Терёхин молча загасил сигарету, взглянул вверх на бледную предвечернюю луну. «Надька хвастала», — еле слышно уронил он. При этих словах Зубко дернулся, как укушенный, судорожно со всхлипом вздохнул. Польских, наоборот, сделался как каменный, застыл, только еле слышно шевельнул губами: «Что?» «Говорила, спираль у неё золотая…» «Спираль? — не понял Польских, — какая ещё, блин, спираль?.. Ага?! — Наконец до него дошло. — Спираль… Вон чего. Золотая. Тебе говорила?» «Ну не тебе же», — скривился Терёхин. «Ага! А хулишь ж ты с тех пор молчал, а? Может, сам хотел сходить?! Чтоб не делиться?!» — Польских встал и пошёл на Терёхина. Тот вскочил, громко закричал, сбиваясь на фальцет: «Дурак ты, Поль!
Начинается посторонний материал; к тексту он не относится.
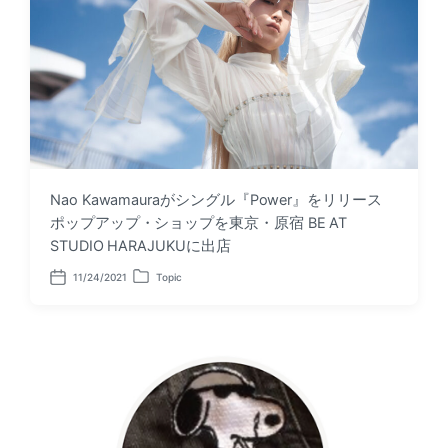
Nao Kawamauraがシングル『Power』をリリース
ポップアップ・ショップを東京・原宿 BE AT
STUDIO HARAJUKUに出店
11/24/2021
Topic
P
P
o
o
s
s
t
t
d
e
a
d
t
i
e
n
Мудила!» В его крике было столько обиды и слёз, что Польских понял, что перегнул палку. Он разжал кулаки и снова опустился на землю. «Ну ладно, всё. Хорош, блин, закончили. Чего делать будем?» «Да понятно чего. — Терёхин тоже сел. — Завтра с утра двинем на место. Ну, там… Короче, возьмём. После цыганам на трёх вокзалах загоним, я знаю где. Отдашь Фашисту долг. И все дела».
Зубко, молчавший до сей поры как топор в пне, открыл рот, заголосил: «Э-эй, робя! Я не понял! Куда двинем, какая спираль?! Вы что, в натуре, ебанулись оба?!» Польских упёрся в него тяжелым, невидящим взглядом: «Двинем куда надо двинем, понял? Какая спираль, я тебе, дрищ обоссанный, после объясню какая, понял? Сейчас — по домам. Завтра в семь утра на этом месте. Пожрать я захвачу».
Наутро они доехали на электричке от Казанского вокзала до Люберец. После ещё долго добирались автобусом. Дальше пошли по просёлочной дороге пешком. Впереди по-спортивному упруго с маленьким рюкзаком за спиной шагал Польских. За ним семенил в сильном волнении Зубко. Замыкающим плёлся Терёхин, с каждым отрезком пути делавшийся всё смурнее и смурнее. Проходя через дачный посёлок, Терёхин тормознул и подвалил к мужикам, стоящим в очереди к киоску, там с ранья торговали в разлив дешёвым портвейном. Пошептавшись с одним-двумя, он сообщил Польских и Зубко, что местные мужики согласились взять для них сколько-то красного, что вот он немного задержится и бегом догонит приятелей, и что у них будет чем оттянуться после трудной работы. Зажав в кулаке собранные промеж троих два рубля с мелочью, Терёхин подался к киоску, Польских и Зубко двинулись дальше.